Although COVID-19 caused a whirlwind of issues with homeowners back in March of 2020, that hasn’t stopped Ontario residents from leaving the big cities and looking for houses in more quaint areas. According to the Financial Post, mortgage rates in Canada over the past two years have fallen, meaning the average person can essentially afford to pay around 25 per cent more for a home, while house prices are up only about 10 per cent over the same period. Stephen Brown, senior Canada economist at Capital Economics says that combined with people seeking more space amid the pandemic could give the housing market a boost. Buying a home is considered one of the biggest purchases a person will ever make in their lifetime. It can be quite nerve-wracking at first, as many questions arise for a first-time homebuyer. To improve your chance of getting approved for the best mortgage rate, here are seven top mistakes to avoid:
- Not getting pre-approved for a mortgage or knowing the difference between being prequalified and being pre-approved
- Assuming all mortgages are the same
- Opting for small down payments
- Keeping your financial situation in check
- Check your credit score
- Failure to consider all costs of owning a home
- Including false information or omitting information
Take the time to get pre-approved for a mortgage as it speaks volumes to sellers and real estate agents. It shows them you are serious about owning a home and you have the financial stability to do so. It also gives you an idea of how much you can spend on a home. Prequalified means a lender has given you an approximate amount of what you can borrow based on a few inquiries about your income, debt, and credit situation. A pre-approval is a written confirmation signifying the mortgage amount you can afford at a fixed interest rate for a specific period (90-120 days on average.)
One of the main differences in the interest rate that lenders charge and that could end up costing you more than you bargained for. It is a good idea to look around until you find a rate you are comfortable with.
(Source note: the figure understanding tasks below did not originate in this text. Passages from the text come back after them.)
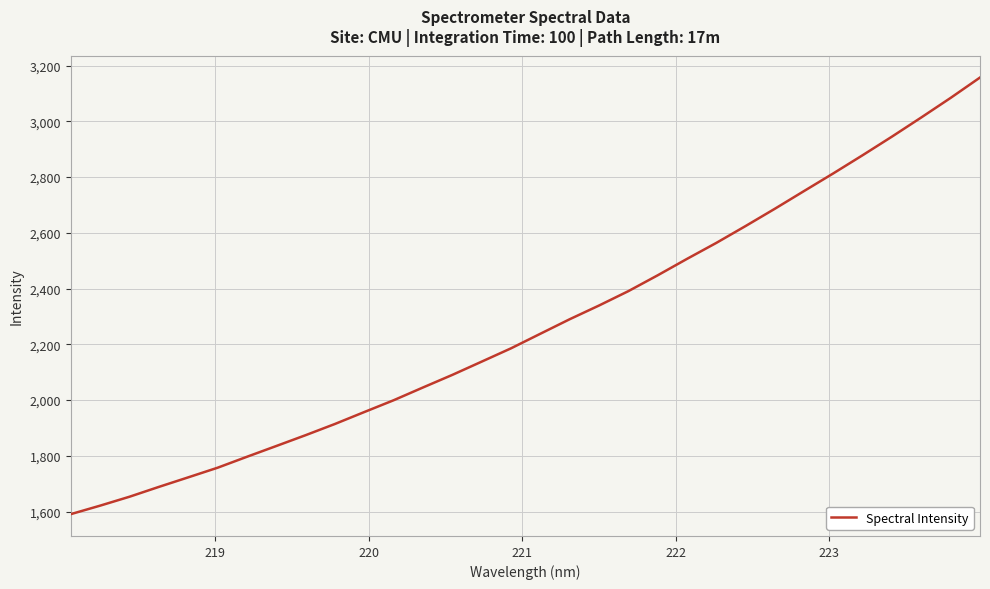

What is the minimum value shown in the chart?

1590.7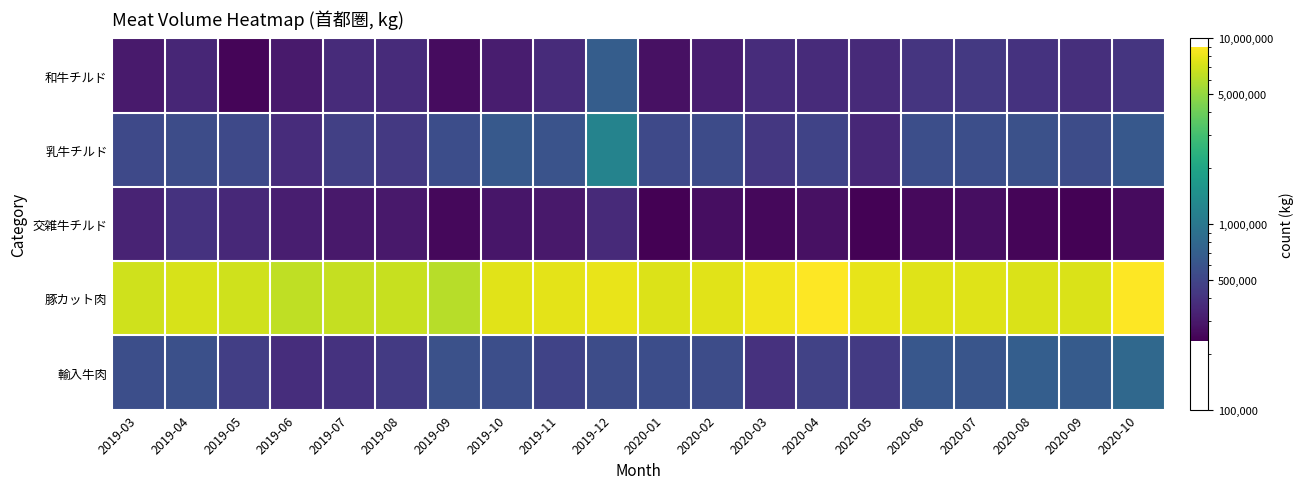

Between 2019-05 and 2020-03, which is larger?

2020-03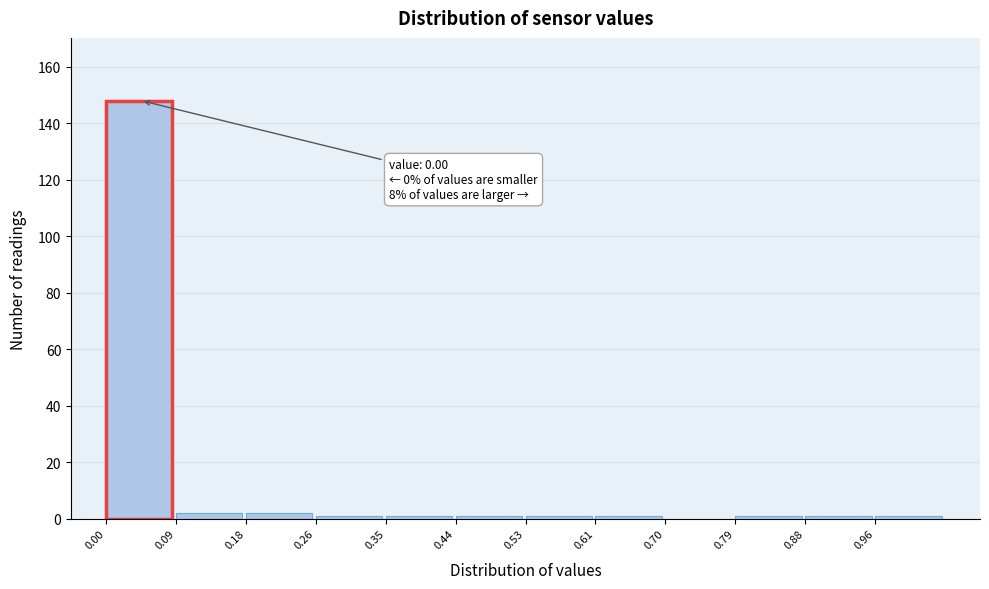

Which range on the x-axis has the tallest bar?

0.00 to 0.09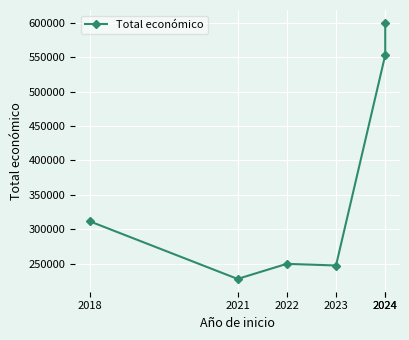

What is the difference between the maximum and minimum values?

371941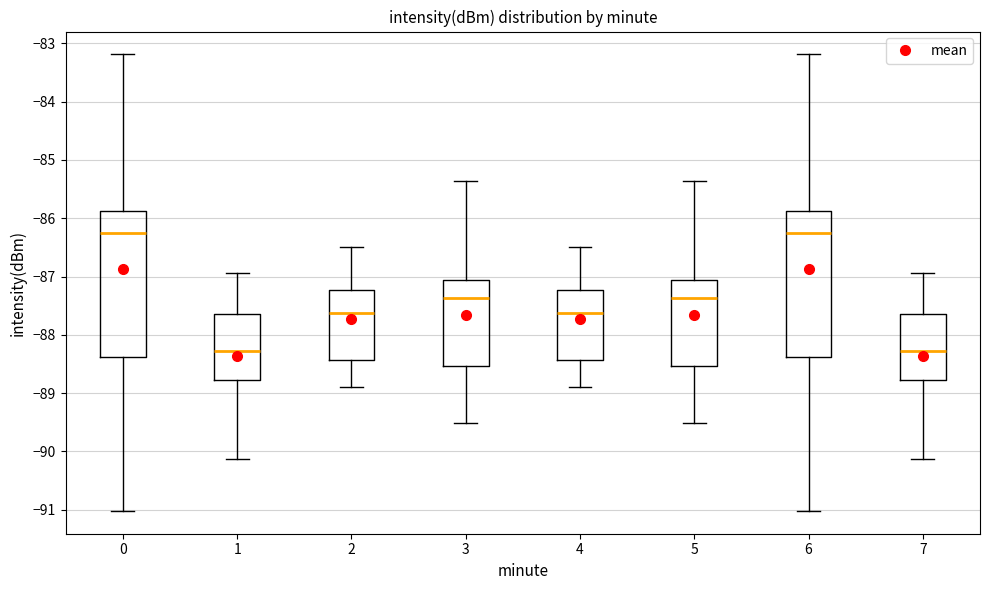

Reading left to right, transcribe this box plot: for each box, give where its median line is, the range the box spans, and where its two whiskers end, as read against the y-axis. The values are not printed on the chart, so give them approximately, as read against the axis.

0: median -86.3, box -88.4 to -85.9, whiskers -91.0 to -83.2
1: median -88.3, box -88.8 to -87.6, whiskers -90.1 to -86.9
2: median -87.6, box -88.4 to -87.2, whiskers -88.9 to -86.5
3: median -87.4, box -88.5 to -87.1, whiskers -89.5 to -85.4
4: median -87.6, box -88.4 to -87.2, whiskers -88.9 to -86.5
5: median -87.4, box -88.5 to -87.1, whiskers -89.5 to -85.4
6: median -86.3, box -88.4 to -85.9, whiskers -91.0 to -83.2
7: median -88.3, box -88.8 to -87.6, whiskers -90.1 to -86.9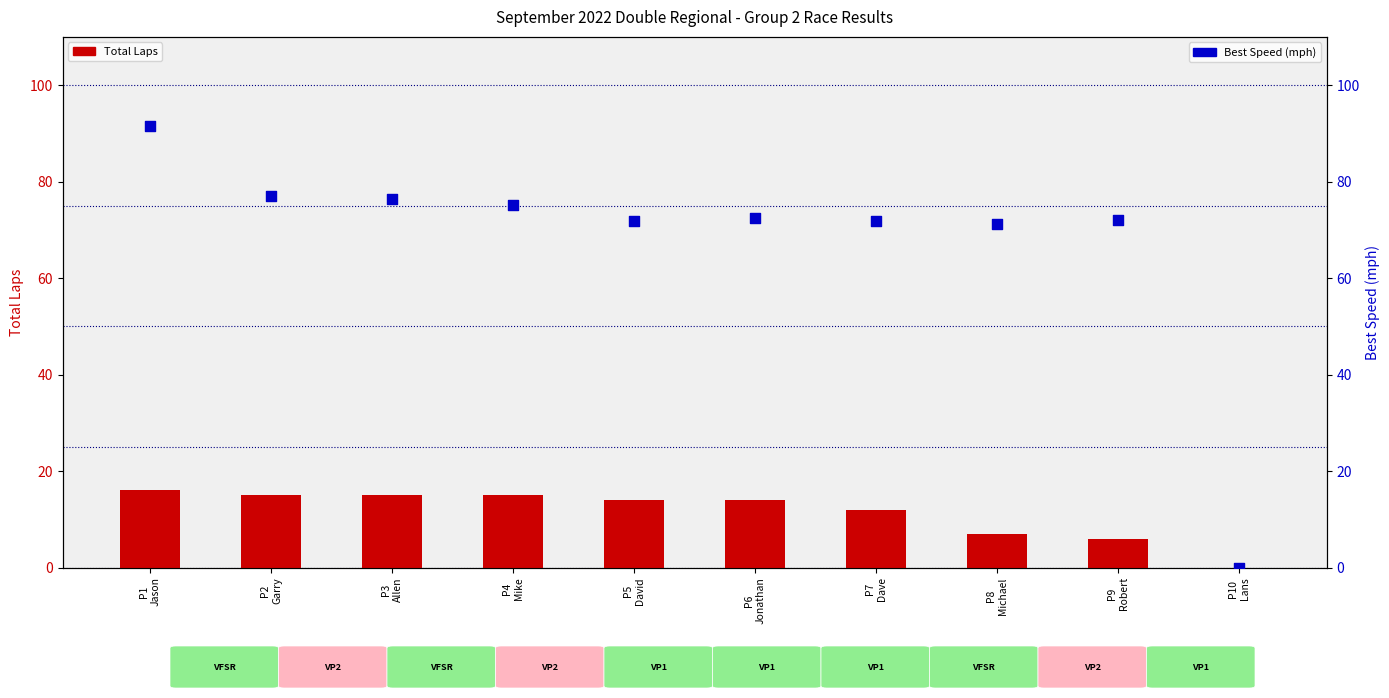

At how many categories does at least one series exceed 11?

9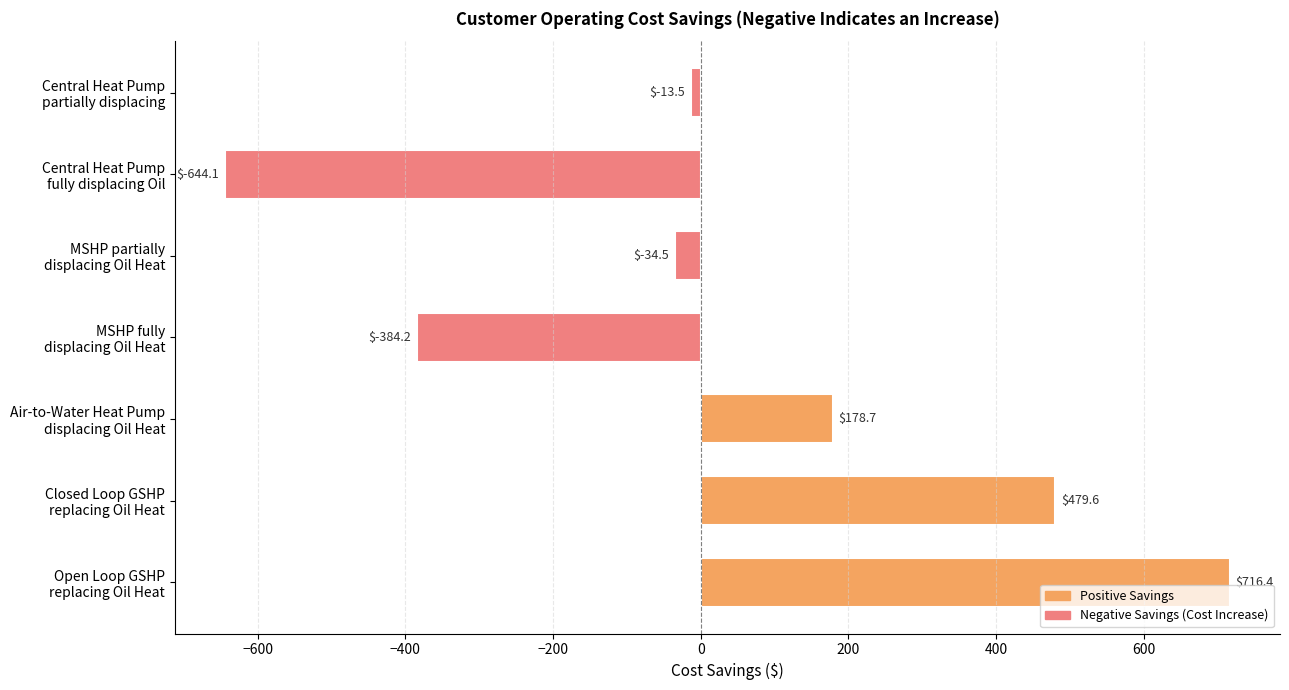

Reading top to bottom, list all the values displayed in this chart.

-13.5	-644.1	-34.5	-384.2	178.7	479.6	716.4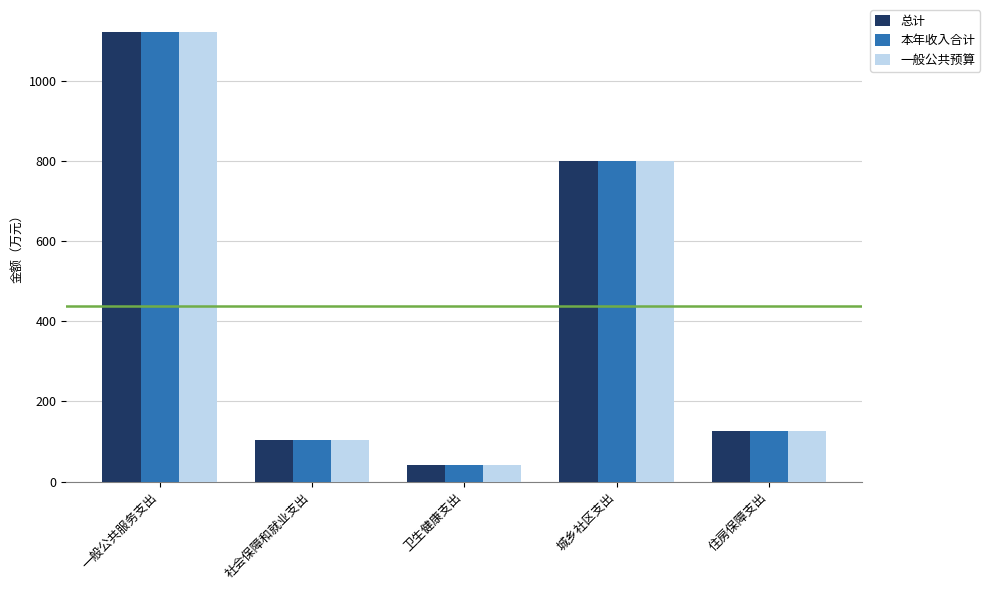

Where is 总计 nearest to the value 581?

城乡社区支出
On that note, it is important to find a realtor who can explain the home buying process with full transparency and make your entire experience less stressful and more cost-effective.
The idea of putting a small down payment sounds like a great option on paper, but realistically, you end up paying a lot more in the long run. According to RE/MAX, homes priced below $500,000 the minimum down payment required is 5% and for homes priced between $500,000 and $999,999, the down payment is 5% of $500,000 plus 10% of the remaining amount. A bigger down payment leaves more money in your pocket, as homeowners will not have to purchase mortgage default insurance (protecting the lender in case the borrower defaults on payments) and your mortgage loan will be smaller. You will also be paying less in interest.
This means not changing jobs, buying new cars, or making extravagant purchases using credit during this time. Your financial situation needs to stay the same between the time you apply for a mortgage and the time you close on your new home even after you’ve been approved. If there are any major changes, it could raise a red flag and your lender could withdraw their mortgage commitment.
Do not forget to check your credit score before buying a home. This is a huge part of the mortgage approval process. Be in the know if you have any outstanding loans, if you have a history of late payments and if you have defaulted on a loan in the past.
In all the excitement of owning a home, homebuyers tend to forget that owning that home is quite costly and there are more costs than just a down payment. Closing costs and fees are some of the extra expenses that homeowners can miss. There’s also the fact that repairs and renovations to your new home can be expensive and the money will be coming out of your pocket.
Although this seems like a bit of a stretch, it happens. You can easily make mistakes in the information you provide to the lender which can harm your chances of getting approved for a mortgage. Little things like including false information or neglecting to include important information that the lender may need to know can cause your application to be rejected.